● **Required action**: Locate each line in the items below that contains the word "Conference", and copy every such line in full.
[Records supplied Boundary: Start]
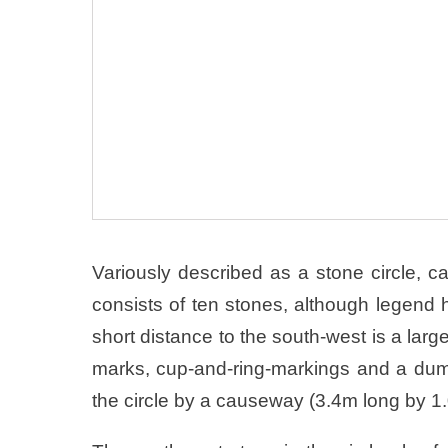
Variously described as a stone circle, cair
consists of ten stones, although legend ha
short distance to the south-west is a large
marks, cup-and-ring-markings and a dum
the circle by a causeway (3.4m long by 1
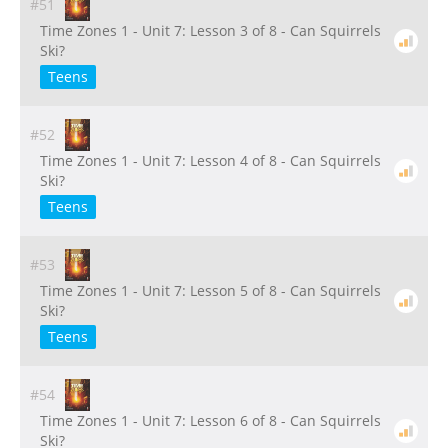
#51
Time Zones 1 - Unit 7: Lesson 3 of 8 - Can Squirrels
Ski?
Teens
#52
Time Zones 1 - Unit 7: Lesson 4 of 8 - Can Squirrels
Ski?
Teens
#53
Time Zones 1 - Unit 7: Lesson 5 of 8 - Can Squirrels
Ski?
Teens
#54
Time Zones 1 - Unit 7: Lesson 6 of 8 - Can Squirrels
Ski?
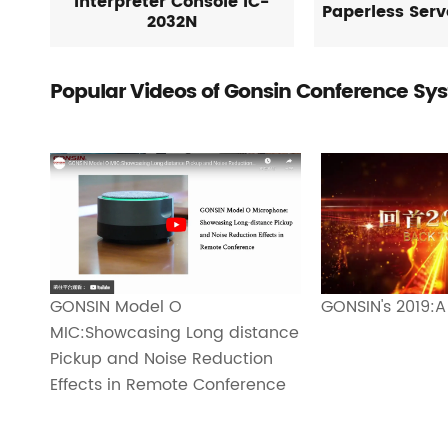
Interpreter Console IC-
Paperless Ser
2032N
Popular Videos of Gonsin Conference Sy
GONSIN's 2019:A
GONSIN Model O
MIC:Showcasing Long distance
Pickup and Noise Reduction
Effects in Remote Conference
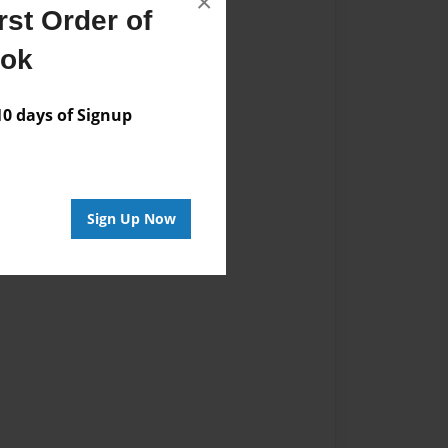
×
st Order of
ook
 days of Signup
Sign Up Now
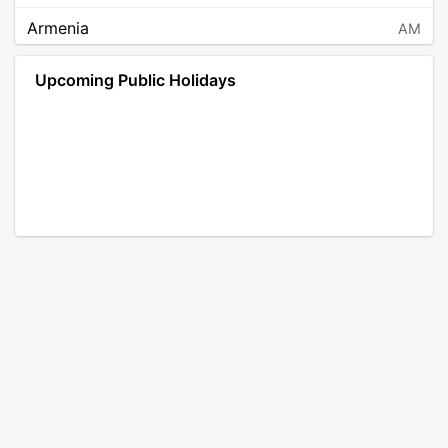
Armenia
AM
Angola
AO
Upcoming Public Holidays
Antarctica
AQ
Argentina
AR
Austria
AT
Australia
AU
Aruba
AW
Åland Islands
AX
Bosnia and Herzegovina
BA
Barbados
BB
Bangladesh
BD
[Records supplied Boundary: End]
● **Result below**:
Popular Videos of Gonsin Conference Sy
Effects in Remote Conference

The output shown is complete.